## EXTRACTED DATA
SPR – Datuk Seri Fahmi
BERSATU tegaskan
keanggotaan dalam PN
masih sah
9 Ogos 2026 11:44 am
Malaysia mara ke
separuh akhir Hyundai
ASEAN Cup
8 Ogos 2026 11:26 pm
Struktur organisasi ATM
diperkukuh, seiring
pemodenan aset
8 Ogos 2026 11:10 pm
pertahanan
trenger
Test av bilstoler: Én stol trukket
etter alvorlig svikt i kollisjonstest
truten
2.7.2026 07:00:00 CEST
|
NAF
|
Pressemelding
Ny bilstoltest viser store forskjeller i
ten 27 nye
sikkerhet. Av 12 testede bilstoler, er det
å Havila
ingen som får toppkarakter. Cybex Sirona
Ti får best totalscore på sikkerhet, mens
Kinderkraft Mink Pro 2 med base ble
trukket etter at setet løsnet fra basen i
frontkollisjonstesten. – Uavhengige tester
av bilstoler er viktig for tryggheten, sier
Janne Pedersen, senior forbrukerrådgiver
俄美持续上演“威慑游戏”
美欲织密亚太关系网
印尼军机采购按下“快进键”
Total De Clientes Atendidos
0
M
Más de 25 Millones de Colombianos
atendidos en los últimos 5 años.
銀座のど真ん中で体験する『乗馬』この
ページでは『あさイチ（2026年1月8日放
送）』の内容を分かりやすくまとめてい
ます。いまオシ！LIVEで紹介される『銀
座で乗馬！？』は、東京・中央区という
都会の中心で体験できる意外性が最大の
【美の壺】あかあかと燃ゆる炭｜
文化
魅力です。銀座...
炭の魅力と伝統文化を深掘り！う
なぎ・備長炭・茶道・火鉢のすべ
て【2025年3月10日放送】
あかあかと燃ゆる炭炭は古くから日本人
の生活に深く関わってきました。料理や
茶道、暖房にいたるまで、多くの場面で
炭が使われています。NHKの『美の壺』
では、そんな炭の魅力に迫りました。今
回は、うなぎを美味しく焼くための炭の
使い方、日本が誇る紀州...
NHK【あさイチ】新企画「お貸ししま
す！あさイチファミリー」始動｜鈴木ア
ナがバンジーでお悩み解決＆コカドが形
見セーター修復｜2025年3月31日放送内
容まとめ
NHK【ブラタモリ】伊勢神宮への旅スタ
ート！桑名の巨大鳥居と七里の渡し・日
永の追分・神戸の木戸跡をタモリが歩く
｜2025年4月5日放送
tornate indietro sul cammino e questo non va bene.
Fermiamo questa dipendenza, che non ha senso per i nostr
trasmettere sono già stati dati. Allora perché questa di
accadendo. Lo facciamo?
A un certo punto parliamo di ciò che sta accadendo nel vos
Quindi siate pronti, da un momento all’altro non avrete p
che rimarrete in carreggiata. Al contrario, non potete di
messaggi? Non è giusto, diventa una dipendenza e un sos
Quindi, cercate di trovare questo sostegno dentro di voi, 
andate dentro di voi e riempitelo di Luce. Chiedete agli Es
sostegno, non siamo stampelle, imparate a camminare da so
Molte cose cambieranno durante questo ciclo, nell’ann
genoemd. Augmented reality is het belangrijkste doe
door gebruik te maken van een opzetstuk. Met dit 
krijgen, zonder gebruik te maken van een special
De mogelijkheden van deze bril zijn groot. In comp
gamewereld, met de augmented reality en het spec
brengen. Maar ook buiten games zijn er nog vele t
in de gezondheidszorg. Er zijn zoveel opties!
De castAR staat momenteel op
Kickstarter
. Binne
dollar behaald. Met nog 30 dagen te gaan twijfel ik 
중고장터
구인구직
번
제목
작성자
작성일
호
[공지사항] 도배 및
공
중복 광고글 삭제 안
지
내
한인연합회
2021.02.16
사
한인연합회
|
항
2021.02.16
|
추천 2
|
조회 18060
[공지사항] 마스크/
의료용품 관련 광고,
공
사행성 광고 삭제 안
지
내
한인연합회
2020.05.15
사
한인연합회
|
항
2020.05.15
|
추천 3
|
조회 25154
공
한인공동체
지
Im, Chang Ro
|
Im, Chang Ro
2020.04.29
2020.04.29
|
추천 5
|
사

## TASK GOAL
Reproduce each line above exactly.

## ANSWER SPACE
SPR – Datuk Seri Fahmi
BERSATU tegaskan
keanggotaan dalam PN
masih sah
9 Ogos 2026 11:44 am
Malaysia mara ke
separuh akhir Hyundai
ASEAN Cup
8 Ogos 2026 11:26 pm
Struktur organisasi ATM
diperkukuh, seiring
pemodenan aset
8 Ogos 2026 11:10 pm
pertahanan
trenger
Test av bilstoler: Én stol trukket
etter alvorlig svikt i kollisjonstest
truten
2.7.2026 07:00:00 CEST
|
NAF
|
Pressemelding
Ny bilstoltest viser store forskjeller i
ten 27 nye
sikkerhet. Av 12 testede bilstoler, er det
å Havila
ingen som får toppkarakter. Cybex Sirona
Ti får best totalscore på sikkerhet, mens
Kinderkraft Mink Pro 2 med base ble
trukket etter at setet løsnet fra basen i
frontkollisjonstesten. – Uavhengige tester
av bilstoler er viktig for tryggheten, sier
Janne Pedersen, senior forbrukerrådgiver
俄美持续上演“威慑游戏”
美欲织密亚太关系网
印尼军机采购按下“快进键”
Total De Clientes Atendidos
0
M
Más de 25 Millones de Colombianos
atendidos en los últimos 5 años.
銀座のど真ん中で体験する『乗馬』この
ページでは『あさイチ（2026年1月8日放
送）』の内容を分かりやすくまとめてい
ます。いまオシ！LIVEで紹介される『銀
座で乗馬！？』は、東京・中央区という
都会の中心で体験できる意外性が最大の
【美の壺】あかあかと燃ゆる炭｜
文化
魅力です。銀座...
炭の魅力と伝統文化を深掘り！う
なぎ・備長炭・茶道・火鉢のすべ
て【2025年3月10日放送】
あかあかと燃ゆる炭炭は古くから日本人
の生活に深く関わってきました。料理や
茶道、暖房にいたるまで、多くの場面で
炭が使われています。NHKの『美の壺』
では、そんな炭の魅力に迫りました。今
回は、うなぎを美味しく焼くための炭の
使い方、日本が誇る紀州...
NHK【あさイチ】新企画「お貸ししま
す！あさイチファミリー」始動｜鈴木ア
ナがバンジーでお悩み解決＆コカドが形
見セーター修復｜2025年3月31日放送内
容まとめ
NHK【ブラタモリ】伊勢神宮への旅スタ
ート！桑名の巨大鳥居と七里の渡し・日
永の追分・神戸の木戸跡をタモリが歩く
｜2025年4月5日放送
tornate indietro sul cammino e questo non va bene.
Fermiamo questa dipendenza, che non ha senso per i nostr
trasmettere sono già stati dati. Allora perché questa di
accadendo. Lo facciamo?
A un certo punto parliamo di ciò che sta accadendo nel vos
Quindi siate pronti, da un momento all’altro non avrete p
che rimarrete in carreggiata. Al contrario, non potete di
messaggi? Non è giusto, diventa una dipendenza e un sos
Quindi, cercate di trovare questo sostegno dentro di voi, 
andate dentro di voi e riempitelo di Luce. Chiedete agli Es
sostegno, non siamo stampelle, imparate a camminare da so
Molte cose cambieranno durante questo ciclo, nell’ann
genoemd. Augmented reality is het belangrijkste doe
door gebruik te maken van een opzetstuk. Met dit 
krijgen, zonder gebruik te maken van een special
De mogelijkheden van deze bril zijn groot. In comp
gamewereld, met de augmented reality en het spec
brengen. Maar ook buiten games zijn er nog vele t
in de gezondheidszorg. Er zijn zoveel opties!
De castAR staat momenteel op
Kickstarter
. Binne
dollar behaald. Met nog 30 dagen te gaan twijfel ik 
중고장터
구인구직
번
제목
작성자
작성일
호
[공지사항] 도배 및
공
중복 광고글 삭제 안
지
내
한인연합회
2021.02.16
사
한인연합회
|
항
2021.02.16
|
추천 2
|
조회 18060
[공지사항] 마스크/
의료용품 관련 광고,
공
사행성 광고 삭제 안
지
내
한인연합회
2020.05.15
사
한인연합회
|
항
2020.05.15
|
추천 3
|
조회 25154
공
한인공동체
지
Im, Chang Ro
|
Im, Chang Ro
2020.04.29
2020.04.29
|
추천 5
|
사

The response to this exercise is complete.